23 de abril 2010 - 00:00

Internacional en pocas líneas

- Escraches sandinistas

Managua - En medio de un clima de amedrentamiento provocado por partidarios del presidente Daniel Ortega, la Asamblea Nacional de Nicaragua reanudó ayer las sesiones. La oposición se resistía a debatir y legislar porque acusa al sandinista de pretender forzar su reelección mediante la extensión del mandato de jueces electorales y miembros de la Corte Suprema de Justicia, se supone que afines.
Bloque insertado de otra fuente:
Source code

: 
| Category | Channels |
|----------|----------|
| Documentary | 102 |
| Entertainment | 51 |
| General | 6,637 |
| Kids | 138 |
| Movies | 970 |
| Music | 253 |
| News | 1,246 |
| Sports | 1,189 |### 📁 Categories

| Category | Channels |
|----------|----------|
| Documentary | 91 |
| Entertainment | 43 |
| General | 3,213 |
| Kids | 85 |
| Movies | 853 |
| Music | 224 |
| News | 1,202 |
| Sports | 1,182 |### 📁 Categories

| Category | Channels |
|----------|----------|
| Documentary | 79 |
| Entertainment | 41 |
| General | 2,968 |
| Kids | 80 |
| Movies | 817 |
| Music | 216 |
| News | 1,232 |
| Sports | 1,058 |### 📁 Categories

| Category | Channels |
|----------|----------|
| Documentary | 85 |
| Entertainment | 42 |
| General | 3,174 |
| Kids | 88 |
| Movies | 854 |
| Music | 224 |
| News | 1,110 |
Tras sufrir violentos «escraches» durante dos días, la oposición de centro y derecha acordó tratar en el Congreso «temas sociales y económicos, no políticos».

Decenas de policías debieron proteger a los legisladores dentro y fuera del edificio del Congreso.

- ¿Internet? No, palomas

La Habana - En la era de la revolución tecnológica, más 26.000 palomas mensajeras se utilizarán en Cuba para trasladar resultados de las elecciones municipales del domingo en las zonas más remotas de la isla, donde esta práctica es habitual también para situaciones de catástrofe. Las palomas podrían ser utilizadas en 12 de las 14 provincias cubanas, específicamente hacia las llamadas «zonas de silencio». Más de 8,4 cubanos mayores de 16 años están convocados el próximo domingo a elecciones municipales.

Las palomas entrenadas cubanas por miles de aficionados están consideradas entre las mejores del mundo.

- Desaire bolivariano

La Paz - La guardia presidencial de Bolivia se mantuvo en silencio ante el grito «Patria o muerte» lanzado por el presidente venezolano, Hugo Chávez, al llegar al aeropuerto de la ciudad de Cochabamba en la medianoche del miércoles. Tras pasar revista a la guardia presidencial, Chávez lanzó el grito de «patria o muerte», pero no obtuvo como respuesta el correspondiente «Venceremos», según quedó en evidencia en las grabaciones televisivas de su llegada. En marzo pasado, las Fuerzas Armadas de Bolivia aceptaron, la consigna revolucionaria a pedido del presidente Evo Morales. Esa consigna se corea con el «Subordinación y constancia, viva Bolivia», que usan los militares bolivianos desde principios del siglo pasado.